Permettez-moi, avant de conclure, de noter avec satisfaction que le Gouvernement ne nous propose que des amendements de coordination aux conclusions de la commission mixte paritaire. Comme il l'a montré sur de nombreux points tout au long de ce processus budgétaire, il a su se montrer à l'écoute de sa majorité.
En conclusion, je voudrais très brièvement revenir sur quelques considérations de méthode.
Tout d'abord, il est nécessaire, mes chers collègues, monsieur le ministre, que nous réfléchissions ensemble aux conditions d'élaboration des hypothèses économiques qui servent de cadre et de support à la loi de finances.
En effet, on a tendance, trop souvent, à confondre deux choses différentes : d'une part, le taux de croissance de référence, paramètre technique auquel s'ajoute un coefficient d'élasticité et qui est un mode de calcul des recettes de l'Etat - de ce point de vue, il convient d'appliquer le principe de précaution et de se réserver des marges de manoeuvre pour avoir le plus de chances possible de voir apparaître des plus-values de recettes en cours d'exercice - et, d'autre part, la prévision de la croissance, également tout à fait légitime, considérée comme un message adressé aux agents économiques, mobilisateur et porteur d'espoir.
Or il convient de ne pas confondre l'une et l'autre choses, et de ne rien faire qui laisse croire que le Gouvernement ou le Parlement veuillent fixer, ou prétendre pouvoir fixer, le taux de croissance de l'économie, pas plus que l'on ne peut prétendre pouvoir fixer le taux de chômage sur le marché du travail.
En ce qui concerne les hypothèses économiques, nous sommes nombreux à penser que ce processus gagnerait à être encore rendu plus objectif et pluraliste par des approches économiques diverses, comme cela se passe d'ailleurs dans de nombreux Etats européens, afin d'immuniser contre certaines considérations politiques la détermination des paramètres de référence de la loi de finances pour, en quelque sorte, neutraliser ces éléments de calcul de telle sorte que nos débats politiques, bien légitimes au demeurant, ne puissent se traduire ni en procès d'intention ni en discussion sans lien avec la réalité économique.
Enfin, toujours en termes de méthode - nous avons abordé ce sujet lundi dernier, lors de la discussion à laquelle je faisais allusion - les commissions des finances tant de l'Assemblée nationale que du Sénat estiment, de par leur travail, leur réflexion, être en mesure de proposer au Parlement et au Gouvernement un cadre de référence pour l'évolution de la fiscalité et des prélèvements obligatoires. A cet égard, nous sommes souvent amenés à penser, sinon à exprimer, que certaines initiatives prises dans des lois sectorielles, sous la responsabilité de ministères plus techniques, viennent contrarier la bonne visibilité des orientations fiscales du Gouvernement et de la majorité quant à l'évolution du système fiscal, situation dont nous souffrons, monsieur le ministre, dans la mesure où la cohérence à laquelle il nous faut travailler de façon continue et persévérante en souffre elle-même.

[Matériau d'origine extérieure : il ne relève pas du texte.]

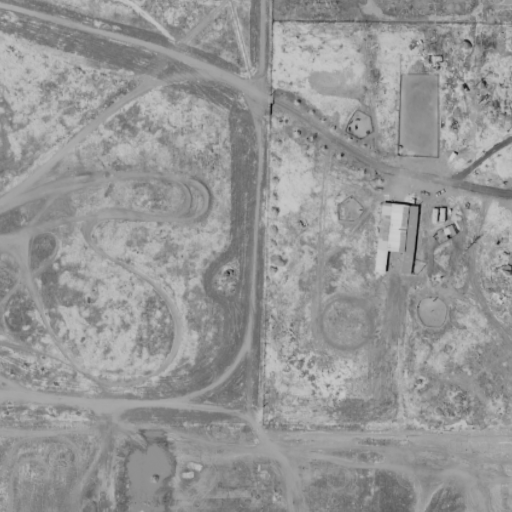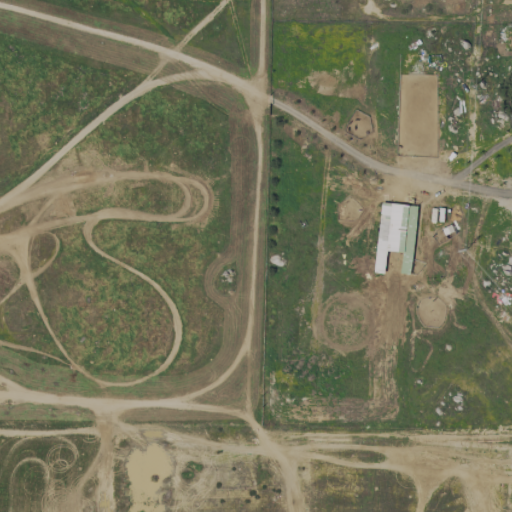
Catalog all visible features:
road: (253, 47)
road: (260, 97)
road: (106, 112)
building: (395, 227)
road: (472, 275)
road: (238, 351)
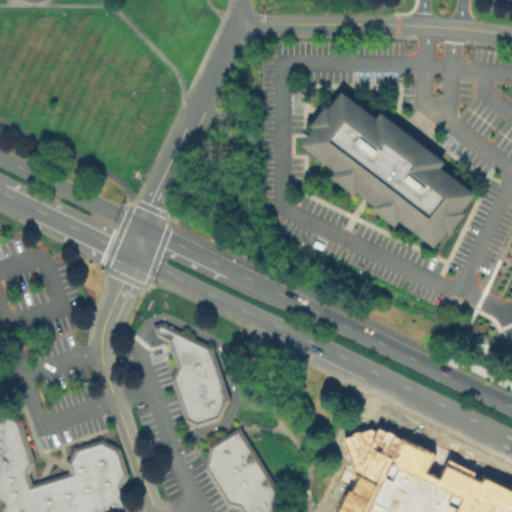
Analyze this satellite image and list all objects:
parking lot: (501, 1)
road: (44, 3)
road: (110, 3)
road: (20, 5)
road: (454, 5)
road: (76, 6)
road: (241, 11)
road: (407, 11)
road: (221, 12)
road: (394, 18)
road: (375, 23)
road: (161, 55)
road: (446, 92)
road: (488, 96)
road: (420, 98)
road: (188, 123)
road: (478, 148)
road: (69, 156)
parking lot: (392, 158)
building: (386, 167)
building: (387, 169)
road: (71, 193)
road: (16, 200)
road: (130, 200)
road: (505, 210)
traffic signals: (143, 228)
road: (81, 231)
road: (361, 246)
road: (185, 247)
traffic signals: (130, 256)
road: (115, 288)
road: (7, 297)
road: (217, 298)
road: (477, 299)
road: (3, 324)
road: (121, 327)
road: (369, 336)
parking lot: (44, 342)
road: (342, 357)
road: (221, 359)
road: (260, 367)
building: (194, 375)
building: (195, 377)
road: (130, 395)
road: (153, 399)
road: (366, 401)
road: (441, 404)
road: (39, 426)
road: (239, 426)
road: (274, 427)
road: (262, 428)
road: (123, 432)
parking lot: (169, 436)
road: (508, 436)
building: (12, 440)
building: (15, 471)
building: (240, 473)
building: (59, 476)
building: (240, 476)
building: (92, 479)
building: (411, 479)
road: (188, 480)
building: (15, 487)
parking lot: (411, 496)
building: (32, 499)
road: (181, 503)
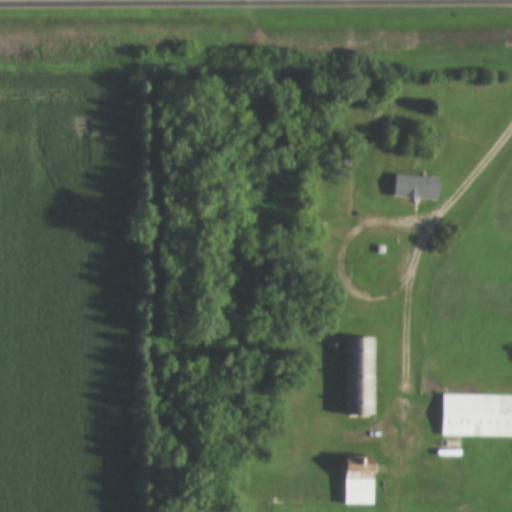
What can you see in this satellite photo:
building: (411, 187)
building: (415, 188)
building: (321, 225)
road: (391, 285)
building: (350, 376)
building: (358, 376)
building: (473, 415)
building: (476, 415)
road: (336, 439)
building: (353, 480)
building: (358, 481)
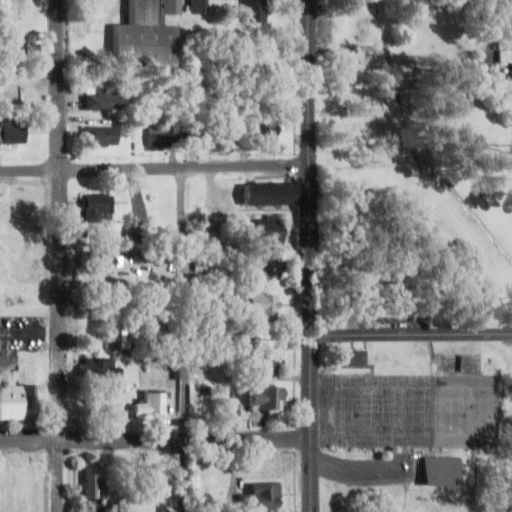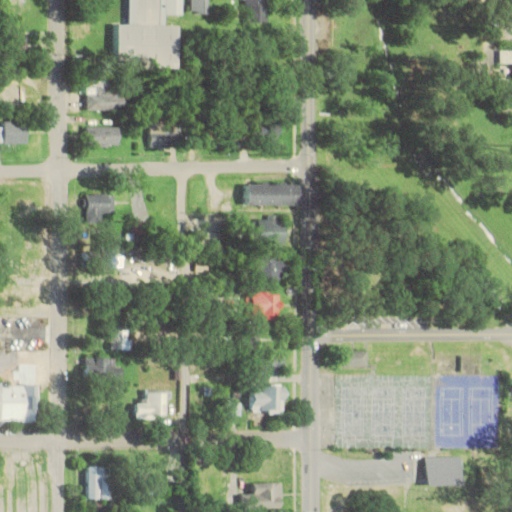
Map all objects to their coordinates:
building: (198, 6)
building: (146, 35)
building: (146, 35)
building: (15, 45)
building: (15, 46)
building: (505, 56)
building: (12, 93)
building: (13, 94)
building: (100, 95)
building: (100, 96)
building: (12, 133)
building: (12, 133)
building: (163, 134)
building: (164, 134)
building: (267, 134)
building: (100, 136)
building: (100, 136)
road: (154, 170)
park: (405, 176)
building: (268, 193)
building: (268, 194)
building: (95, 206)
building: (95, 206)
building: (266, 231)
building: (267, 231)
road: (58, 256)
road: (309, 256)
building: (267, 267)
building: (267, 268)
building: (17, 272)
building: (263, 304)
building: (263, 304)
building: (117, 332)
building: (14, 333)
building: (248, 336)
building: (249, 336)
road: (411, 337)
road: (186, 341)
building: (354, 358)
building: (269, 366)
building: (269, 366)
building: (110, 372)
building: (265, 399)
building: (265, 399)
building: (19, 402)
building: (19, 403)
building: (155, 404)
building: (233, 409)
park: (353, 413)
park: (412, 413)
park: (451, 413)
park: (383, 414)
park: (479, 414)
park: (416, 425)
road: (155, 443)
building: (202, 471)
building: (441, 471)
building: (442, 471)
parking lot: (382, 472)
building: (96, 482)
building: (96, 482)
building: (151, 484)
building: (260, 495)
building: (261, 496)
road: (508, 502)
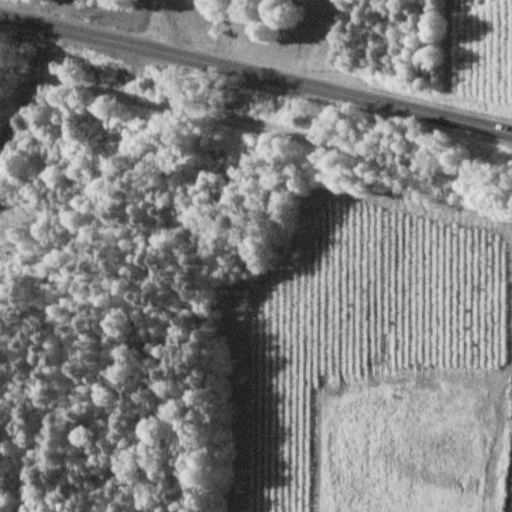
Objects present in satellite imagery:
road: (157, 25)
road: (255, 72)
road: (30, 83)
road: (255, 126)
building: (9, 243)
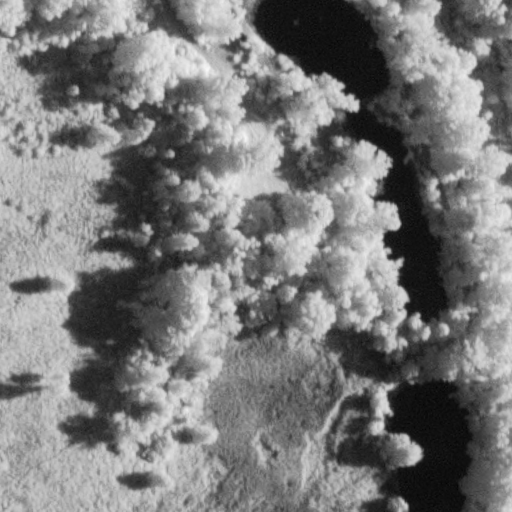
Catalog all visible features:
road: (185, 32)
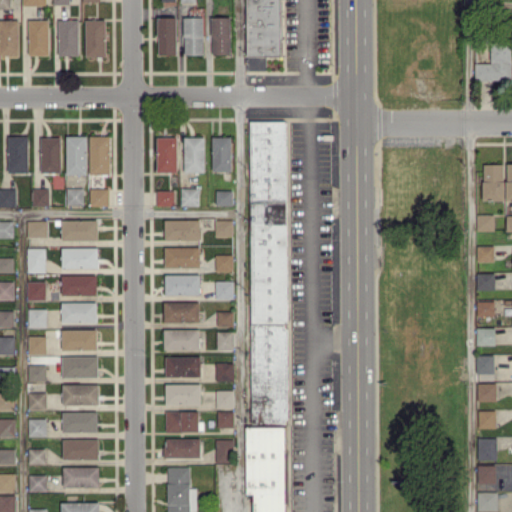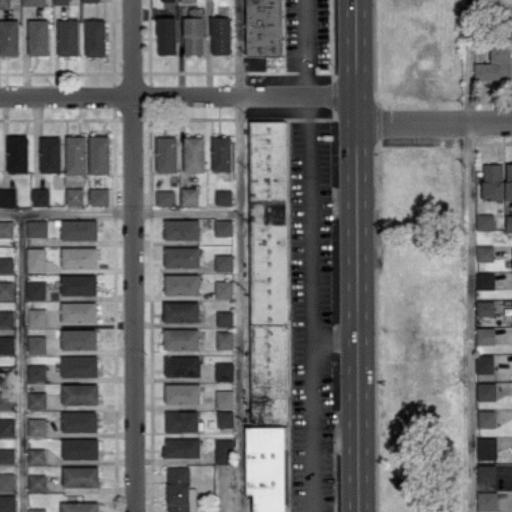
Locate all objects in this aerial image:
building: (90, 0)
building: (165, 0)
building: (187, 0)
road: (492, 0)
building: (60, 1)
building: (34, 2)
building: (5, 3)
building: (262, 31)
building: (193, 34)
building: (220, 34)
building: (167, 35)
building: (9, 36)
building: (38, 36)
building: (68, 36)
building: (95, 37)
road: (301, 48)
building: (495, 63)
road: (177, 98)
road: (434, 125)
building: (221, 152)
building: (17, 153)
building: (166, 153)
building: (194, 153)
building: (50, 154)
building: (76, 154)
building: (100, 154)
building: (508, 179)
building: (493, 181)
building: (40, 195)
building: (74, 195)
building: (98, 195)
building: (189, 195)
road: (433, 195)
building: (7, 196)
building: (165, 196)
building: (224, 196)
road: (67, 217)
road: (187, 219)
building: (485, 221)
building: (509, 221)
building: (6, 227)
building: (37, 227)
building: (223, 227)
building: (79, 228)
building: (181, 228)
building: (485, 252)
road: (134, 255)
road: (241, 255)
road: (356, 255)
road: (472, 255)
building: (79, 256)
building: (182, 256)
building: (36, 259)
building: (223, 261)
building: (6, 263)
building: (269, 271)
building: (484, 280)
building: (182, 283)
building: (78, 284)
building: (7, 288)
building: (224, 288)
building: (36, 289)
road: (311, 303)
building: (485, 307)
building: (181, 310)
building: (79, 311)
building: (37, 316)
building: (7, 317)
building: (224, 317)
road: (334, 335)
building: (485, 335)
building: (79, 338)
building: (181, 338)
building: (224, 338)
building: (6, 343)
building: (36, 343)
building: (484, 363)
road: (22, 364)
building: (79, 365)
building: (182, 365)
building: (224, 370)
building: (36, 371)
building: (486, 390)
building: (80, 393)
building: (182, 393)
building: (224, 398)
building: (6, 399)
building: (36, 399)
building: (225, 417)
building: (486, 418)
building: (79, 420)
building: (182, 420)
building: (7, 425)
building: (37, 426)
road: (335, 433)
building: (182, 446)
building: (80, 447)
building: (486, 447)
building: (224, 449)
building: (7, 454)
building: (36, 454)
building: (267, 468)
building: (486, 472)
building: (81, 475)
building: (7, 480)
building: (37, 481)
building: (180, 489)
building: (486, 500)
building: (7, 503)
building: (80, 506)
building: (36, 509)
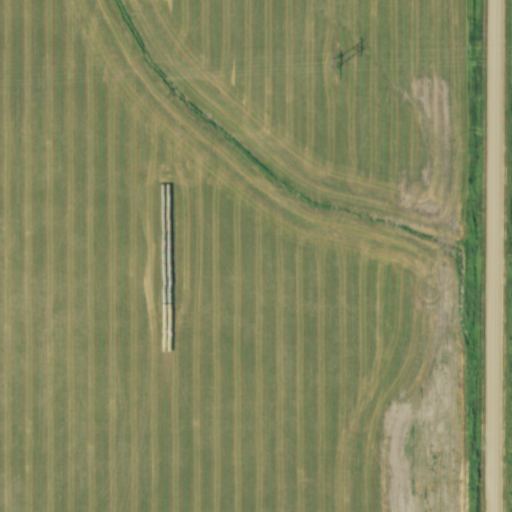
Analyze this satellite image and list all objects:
power tower: (336, 63)
road: (489, 256)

C'est pourquoi nous considérons que, si les lois de finances doivent demeurer le cadre essentiel, la matrice de la fiscalité, il ne faut pas minorer l'importance d'autres lois financières portant diverses dispositions d'ordre fiscal ou d'ordre économique et fiscal qui peuvent intervenir en cours d'année. Il s'agit là, en effet, de rendez-vous souvent utiles nous permettant de faire valoir notre expertise et nos travaux, car il ne faut pas oublier qu'après le vote de la loi de finances, et après quelques jours de relâche tout à fait bienvenus, nous allons reprendre ces travaux sous l'autorité bienveillante de M. Jean Arthuis, pour ce qui est du Sénat, avec un programme de travail, un programme de contrôle, et, dans le domaine de la fiscalité, des axes bien clairs de réflexion sur lesquels nous nous efforcerons de cheminer pour vous faire, monsieur le ministre, les propositions les plus utiles possible à l'action gouvernementale et à son succès.
Dans cet esprit et dans cette perspective, nous vous demandons, mes chers collègues, de bien vouloir adopter les conclusions de la commission mixte paritaire. Ainsi, nous pourrons disposer d'un budget pour 2005 et commencer à veiller à sa bonne exécution.